One thing I needed to do with this revision of my historical baseball novel was condense the timeframe from a couple of years down to just one season. As a result, I went from a story that started before World War I to a story that started a year after America got involved in that bloody conflict.
As a result, I had to chop out a mini-scene that took place right before a key game. So I’m gonna share the stuff I deleted here — it’s a bit with a group of guys called the four-minute men, who were hired by President Woodrow Wilson’s administration to convince people that America should enter the war (up until April 1917, we’d been trying to remain neutral).
Before the game started, my good mood was interrupted by a trio of white men, two in suits and one in an Army uniform, marching out to the pitcher’s mound to address the crowd. I groaned and felt in my pocket for my absent pouch of tobacco. This was the second time in a week we’d run into such men.

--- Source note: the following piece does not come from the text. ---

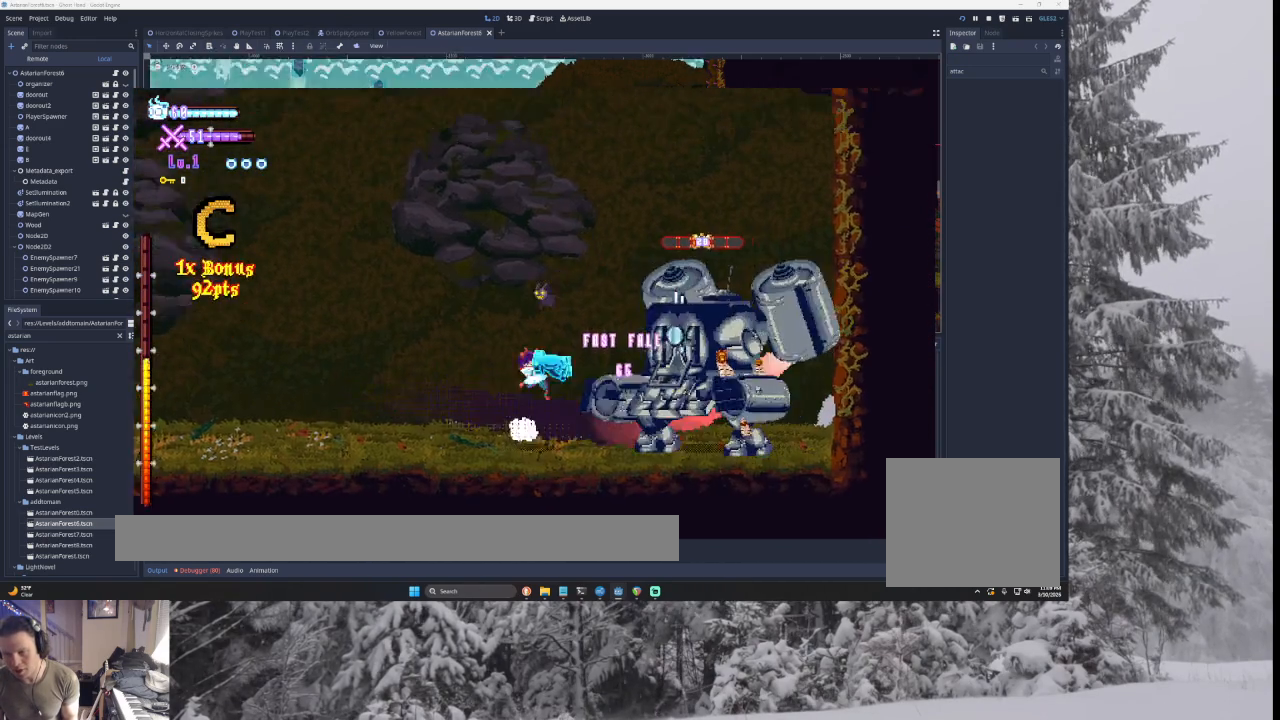
{"buttons": ["SQUARE", "TRIANGLE"], "left_stick": "right", "right_stick": "center", "events": [[100, "SQUARE", "up"], [167, "TRIANGLE", "up"], [433, "TRIANGLE", "down"], [433, "left_stick", "right"], [467, "CROSS", "down"], [500, "CROSS", "up"], [500, "SQUARE", "down"]]}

“We need to take up this slack of idleness in the industrial field and substitute a period of helpful discipline,” the first man said, spraying the field in front of him with each spittle-stressed word. “Our country’s people have grown lax and soft with excess, and we bring to you today a solution.” He went on in this manner for a few minutes more, stirring the crowd to life until his partner took over.

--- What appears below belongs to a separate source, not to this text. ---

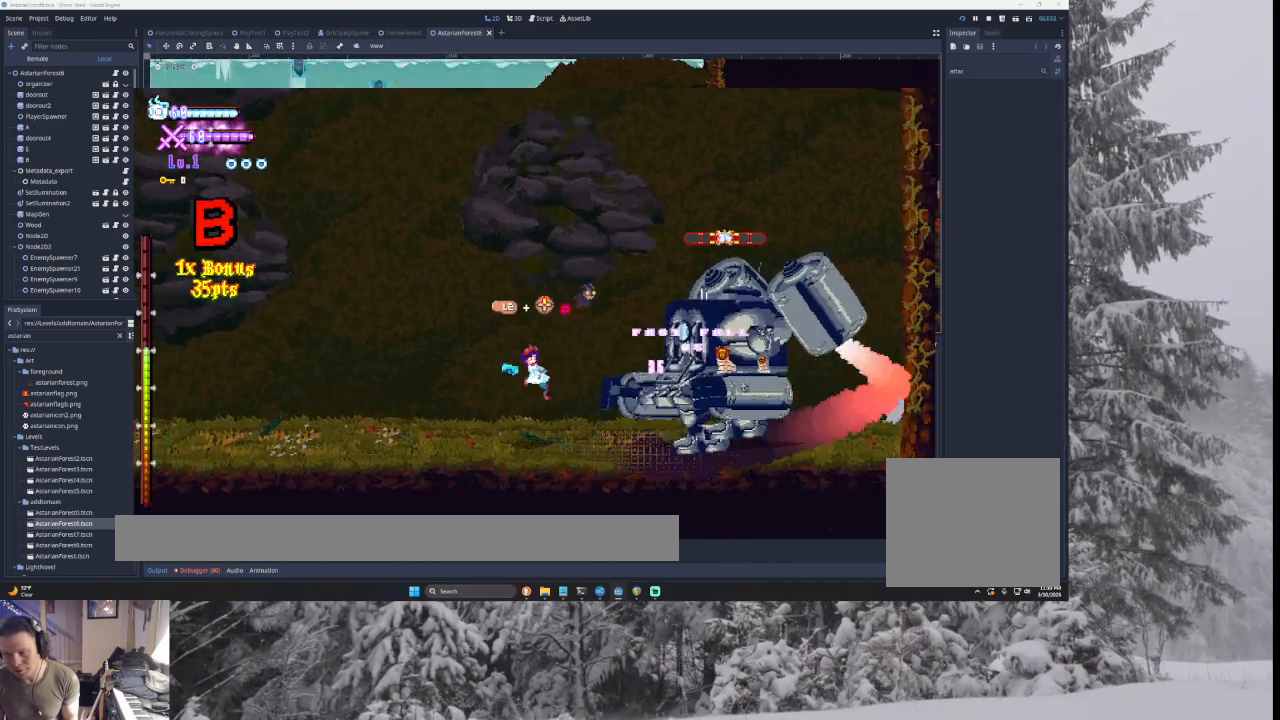
{"buttons": [], "left_stick": "left", "right_stick": "center", "events": [[100, "left_stick", "left"], [233, "SQUARE", "up"], [300, "TRIANGLE", "up"], [333, "left_stick", "center"], [500, "left_stick", "left"]]}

I looked down at my players, most of whom were simply ignoring the three men. Boles, however, was standing at the edge of the dugout, listening intently. The fool. Next to me, Mack stared at the men with a look of dismay on his dark face. Today, his skin had a yellowish tinge to it, and the look of consternation on his face was changing to fear and disgust. I almost gave him a nudge to distract him, but reconsidered.
“Americans,” the second speaker claimed, talking even faster than the first man, “need the sense of purpose that Europeans are finding in their grim, yet ennobling, struggle. And remember, no country was ever saved by just any old fellow on the street, somewhere in the world. It must be done by you, by a million American yous, or it will not be done at all.”
He continued at breakneck speed, priming the crowd for the war. Preparedness, they called it. Though Mr. Wilson still claimed we would remain neutral, these men wanted the country to mobilize now, to gather an army for America’s inevitable entrance into the war in Europe.
No thank you, I wanted to tell them, looking once more at Mack, then Boles. I’ve got enough to prepare for right here, gents, without getting into some other man’s war.
The last man, the soldier, finished up with a simpler exhortation: “People in the city have grown fat and drunk from riding around in their automobiles and partaking of their sweet drinks and watching their insipid ‘movie’ shows! They have no discipline, no morals. You fine people are far better than that. Like me, if you join up now, you can earn the right to say ‘I helped save the world!'”
To my surprise, I saw many heads nodding along with the speakers, mostly those in the white stands behind us, as well as Boles outside the dugout. Boles was always outside the damn dugout. Long after the trio had left the field and piled into their dusty car, the white boy kept repeating the phrases the fast-talking men used to stir the crowd. Finally No Small Foot told Boles to shut his mouth before someone shut it for him.
I looked down at my roster, but couldn’t read it for the shaking of my hand. This damn war was going to infect us all. It would take a miracle to avoid it. Or magic. Probably both.
There you have it, right off the cutting room floor. You can also read this snippet, and the game that follows it, in my story “A Miracle at Shreveport,” in Electric Velocipede 12 (in slightly different form).